The record of the lower court shows that at some stage a warrant of arrest was issued against the appellant. On 24th November, 2008 the advocate for the appellant appeared and in the presence of the appellant a consent order was recorded in the following manner,
“Before: W. Mokaya (M/s) Ag P.M.
CC: Munene
Mr. Nzavi for D/H
J/D Present
Mr. Nzavi
By consent jd has paid Kshs. 100,000/= today. The balance of Kshs. 150,930/= to be paid on or before 31/1/2009.
I/d execution to issue by way of arrest and committal to civil jail.
W. Mokaya (M/s)
A.g P.M.
Judgment debtor: Francis Njanja Kairuki
That is so.
Court consent adopted parties to sign.
Signed
A.g P.M.
Nzavi for plaintiff/decree holder signed
Francis N. Kariuki signed.”
It is instructive that the application, the ruling of which led to present appeal, was for stay of execution and setting aside the interlocutory judgment. The consent judgment cited above came after the interlocutory judgment sought to be set aside. The learned trial magistrate correctly observed that the setting aside of a consent judgment or order required proof of existence of fraud, and that the principles of setting aside an interlocutory judgement and those of setting aside a consent are distinguishable.
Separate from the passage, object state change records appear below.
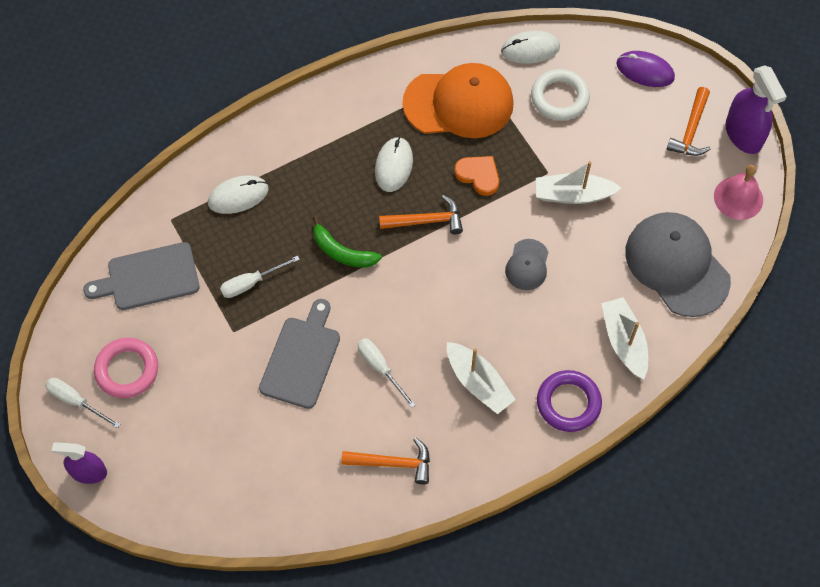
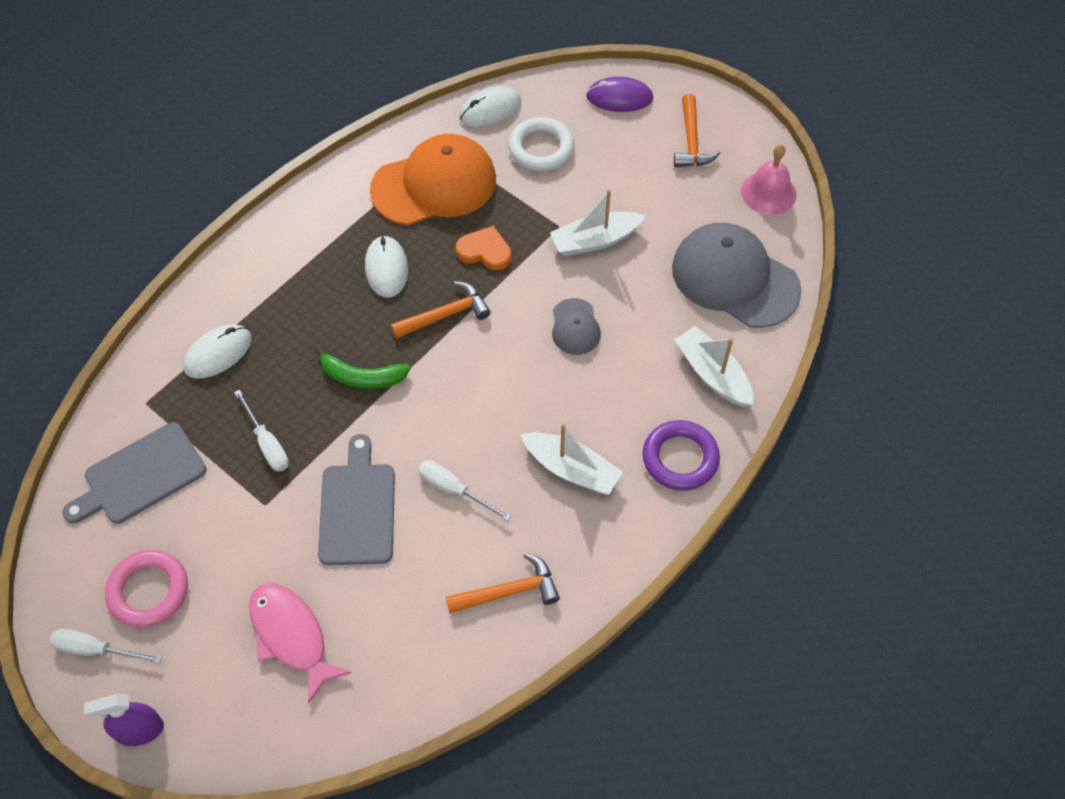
camera: 20 degrees left, 5 degrees down
(219, 440) = (291, 636): none -> pink fish
(251, 283) = (267, 443): white screwdriver -> white screwdriver turned 75 degrees counterclockwise
(743, 134) = (746, 130): purple spray bottle -> none

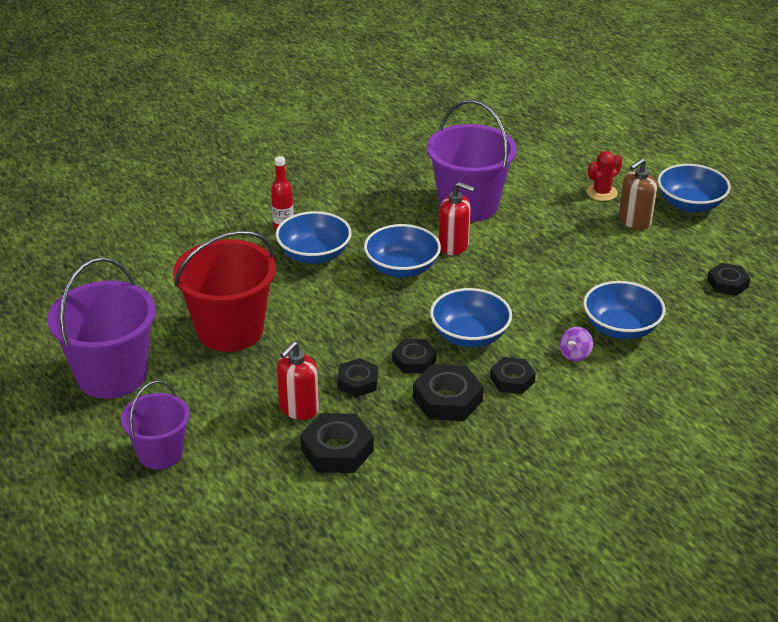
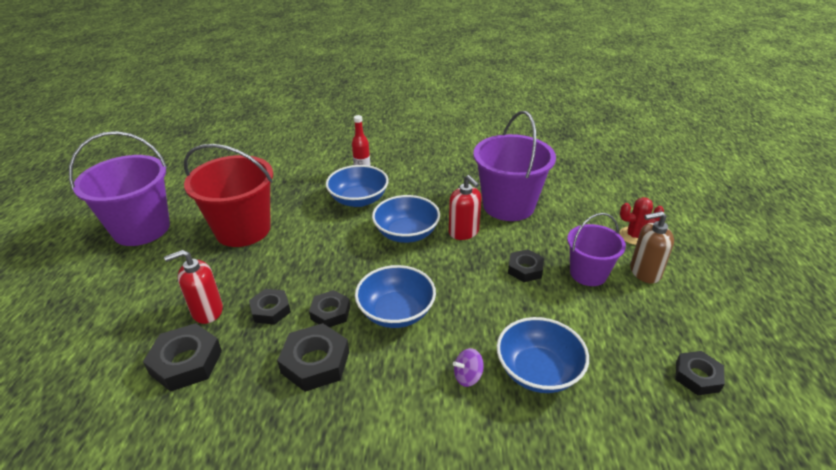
camera: 35 degrees right, 0 degrees up
(160, 453) = (88, 299): purple bucket -> purple bucket (588, 273)
(512, 380) = (387, 372): black nut -> black nut (525, 269)
(690, 204) = (717, 278): blue bowl -> none

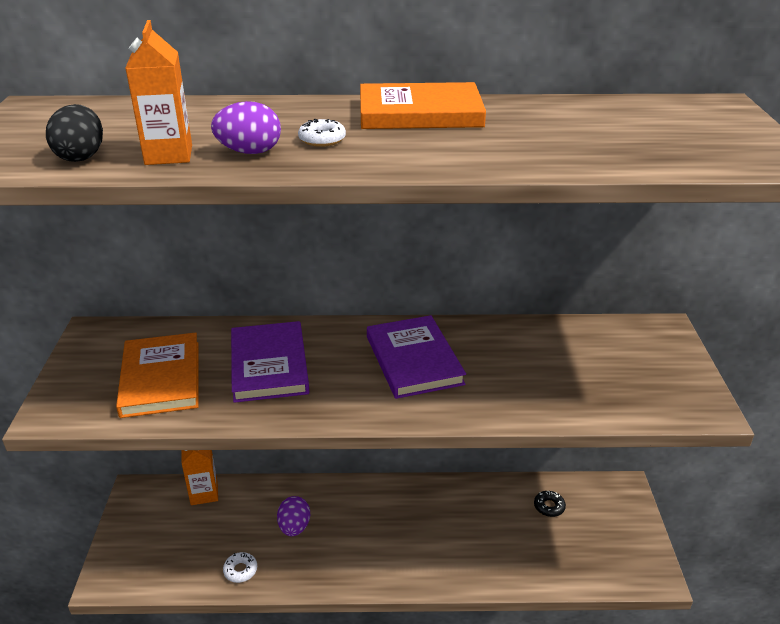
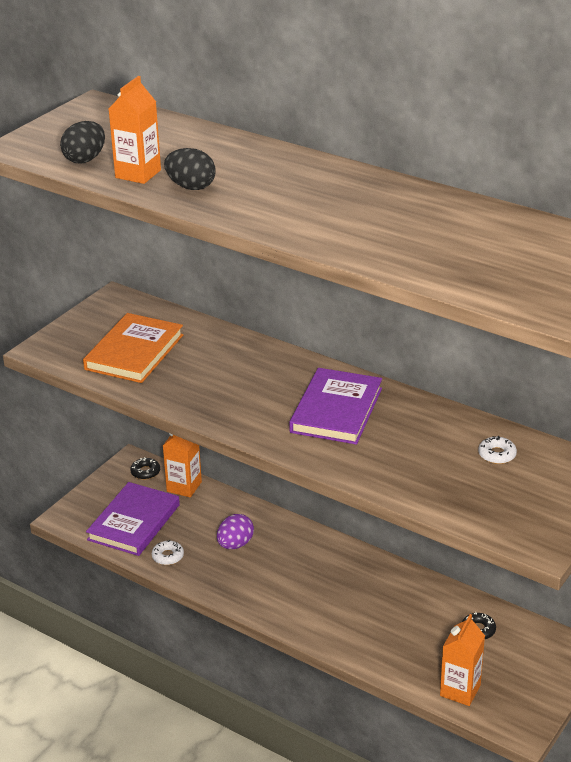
camera: 35 degrees right, 0 degrees up
(155, 495) = (145, 472): none -> black donut
(249, 152) = (191, 187): purple egg -> black egg
(269, 365) = (220, 371): purple book -> purple book (134, 522)
(322, 139) = (252, 190): white donut -> white donut (497, 454)
(420, 113) = (356, 187): orange book -> none
(585, 568) = (460, 690): none -> orange carton

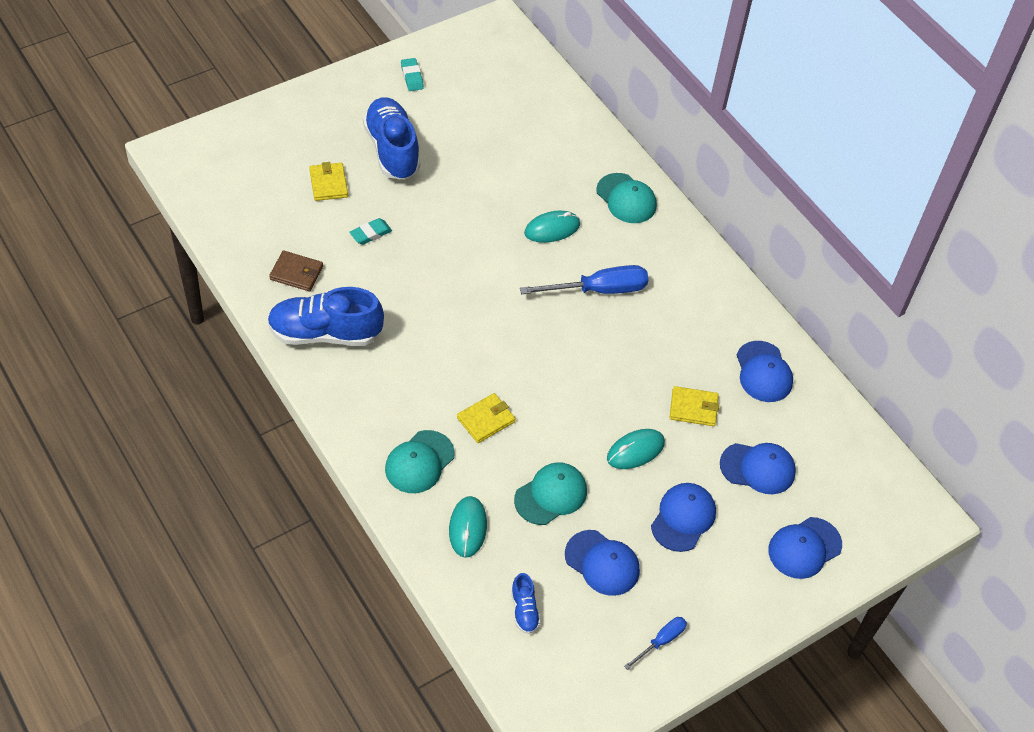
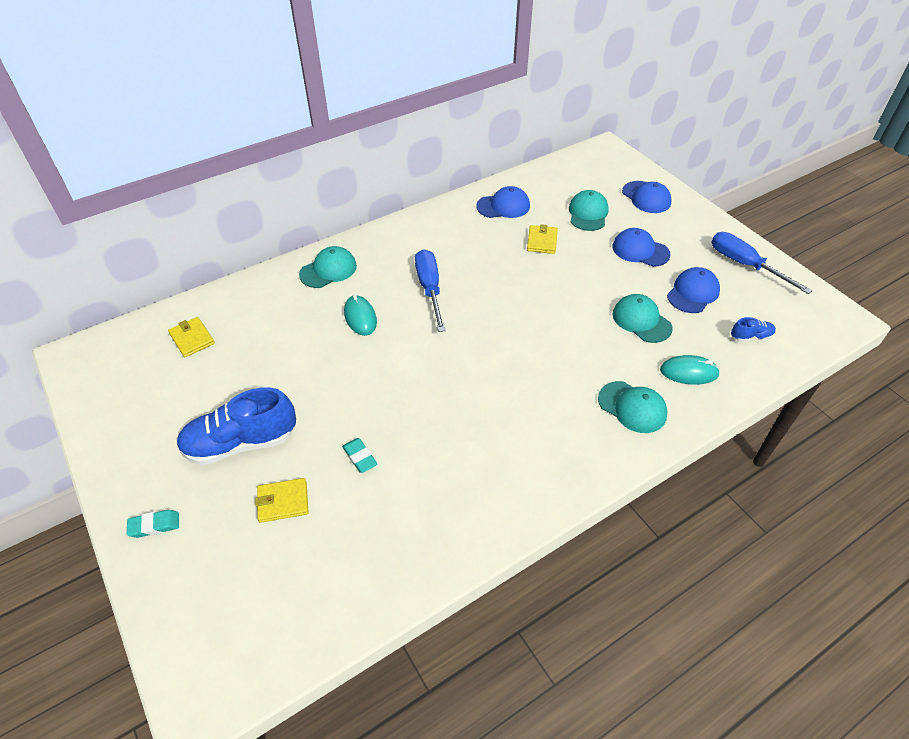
camera: 85 degrees left, 5 degrees down
(296, 273) = (414, 525): brown wallet -> none
(325, 333) = (495, 492): blue shoe -> none
(412, 77) = (132, 429): turquoise eraser -> turquoise eraser (154, 525)
(486, 420) = (577, 361): yellow wallet -> yellow wallet (192, 339)
(635, 451) = (587, 272): turquoise mouse -> none
(661, 641) = (744, 265): blue screwdriver -> blue screwdriver, size x1.87
(758, 468) = (588, 213): blue cap -> turquoise cap

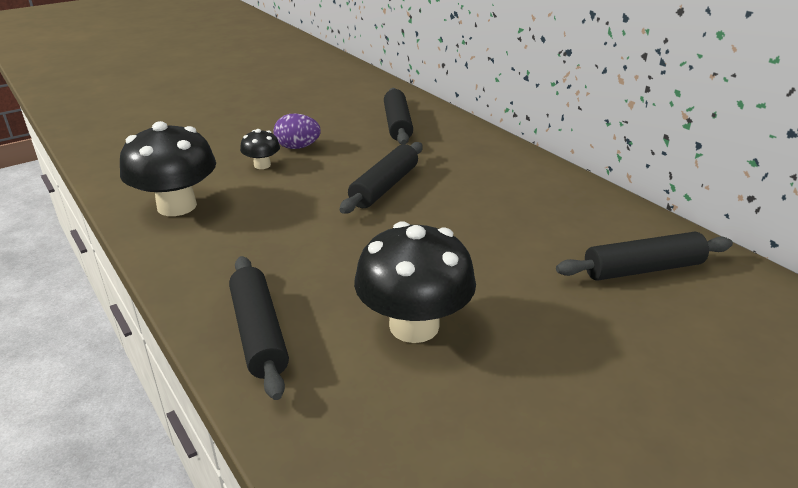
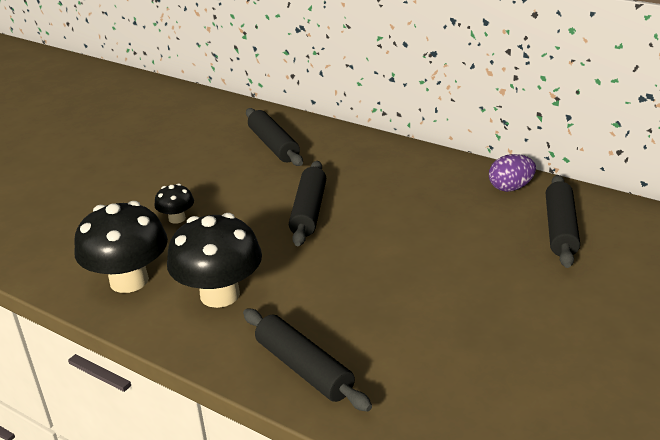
camera: 20 degrees left, 0 degrees up
(298, 147) = (196, 192): purple egg -> purple egg (510, 188)
(414, 326) = (422, 324): black mushroom -> black mushroom (220, 294)
(643, 269) = (560, 229): black rolling pin -> black rolling pin turned 45 degrees counterclockwise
She also observed that the defendant had an opportunity when he first appeared in court to state that he had not been served and that he had a good defence. That he came to raise the issues later was clearly an afterthought. She was also correct that the court could not deal with the application to set aside the interlocutory judgment before the consent order was set aside.
The consent order cited above was binding upon the appellant. He was present and agreed with the terms set out therein. He also signed the court record. He has not alleged any coercion or misrepresentation on the part of the respondent. He is bound by that consent.
It appears to me that the appellant is bent on postponing an obvious eventuality. My assessment of the entire record is that the appellant was served with summons to enter appearance but did not do so or file any defence. The judgment entered in favour of the respondent was legal and cannot be faulted. The trial magistrate was correct in dismissing his application to set aside the said judgment and this appeal must therefore fail. The same is dismissed with costs to the respondent.
Orders accordingly.
Dated, signed and delivered at Nairobi this 20th Day of March, 2018.